I wonder what happens to a poor family of more than five members. And worse, the impact of real inflation to their regular struggle would be difficult to measure. But, even without being technical on the definition of extreme poverty, we can basically conclude that almost one fifth of our countrymen are in dire need of our help.

The complexity of this problem requires a comprehensive and deep understanding of the vicious cycle created by our weakness as a corporate nation. The lack of objective understanding of the problem and solution logic aggravates our dilemma on poverty. This pushes us backwards and further from the structural roadmap that will finally free our people from extreme poverty that gets worse before getting better.

The limited space in this column is not enough to exhaust our discussions on this. But let’s attempt, at least, to briefly discourse on these fundamental causes and hit the monster.

Palliatives are urgent. While the debate on what course to pursue to end poverty in our country is far from over, we have to undertake remedial steps and interventions to lessen the sufferings of those below the poverty line. They could hardly wait for the long-term programs and permanent solutions that would be put in motion.

This is where the National Anti-Poverty Commission (NAPC) could focus on. Under the leadership of its lead convenor, Secretary Ka Lope Santos III, the agency must muster all available assistance from agencies such as the DSWD, DOH, DTI, DepEd, DA and OCD. These agencies have their own general programs for their respective mandates. NAPC must compete for their attention for the urgent short-term actions that could at least mitigate the hardships of millions of impoverished Filipinos. I personally know Ka Lope and some of his supporters, Jervy Maglunob, Von Mesina and Girlie Amarillo. Their hearts are in the right place for the poor.

NAPC can offer new skills to provide the fighting chance for work options.
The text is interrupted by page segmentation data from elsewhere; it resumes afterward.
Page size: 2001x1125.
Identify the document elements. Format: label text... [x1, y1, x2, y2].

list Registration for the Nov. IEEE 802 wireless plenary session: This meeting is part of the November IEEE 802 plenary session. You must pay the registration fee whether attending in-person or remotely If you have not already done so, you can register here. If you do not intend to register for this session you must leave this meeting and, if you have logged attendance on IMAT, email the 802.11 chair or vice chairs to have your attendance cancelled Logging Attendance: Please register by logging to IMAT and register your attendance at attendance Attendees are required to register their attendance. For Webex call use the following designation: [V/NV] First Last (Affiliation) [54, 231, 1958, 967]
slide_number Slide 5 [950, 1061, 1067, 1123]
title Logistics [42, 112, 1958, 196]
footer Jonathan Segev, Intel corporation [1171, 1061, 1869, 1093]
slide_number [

TESDA can assist on this. Job placements for the graduates of the training programs can be provided by DTI and even civic groups. Creative solutions are most welcome in this crisis. NAPC can be the champion for this short-term bout.

The war on poverty will take years, or decades. Investments. Investments. Investments. We need huge, additional capital and technologies that will create more and better jobs. We cannot squeeze the current production machine of the country to provide more for our despairing population. The internal expansion of the present businesses in the country will not be enough. Or if at all, this cannot happen sooner than what’s urgent.

So, the challenge is, how do we attract these investments? Is the business environment conducive for more enterprises to come in? Is the legal framework and economic landscape open for more players in all industries? How can we stabilize and bring down the cost of electricity? How can we provide enough infrastructure? Are we at par in the ease of doing business compared to our neighbors? Does our politics provide confidence to the international strategic companies?

Fighting poverty is truly uphill. We have to look at the complexity of this problem to ultimately end it. But definitely, central to the solution is the entry of enough investments that will bring and create enough wealth for almost everyone.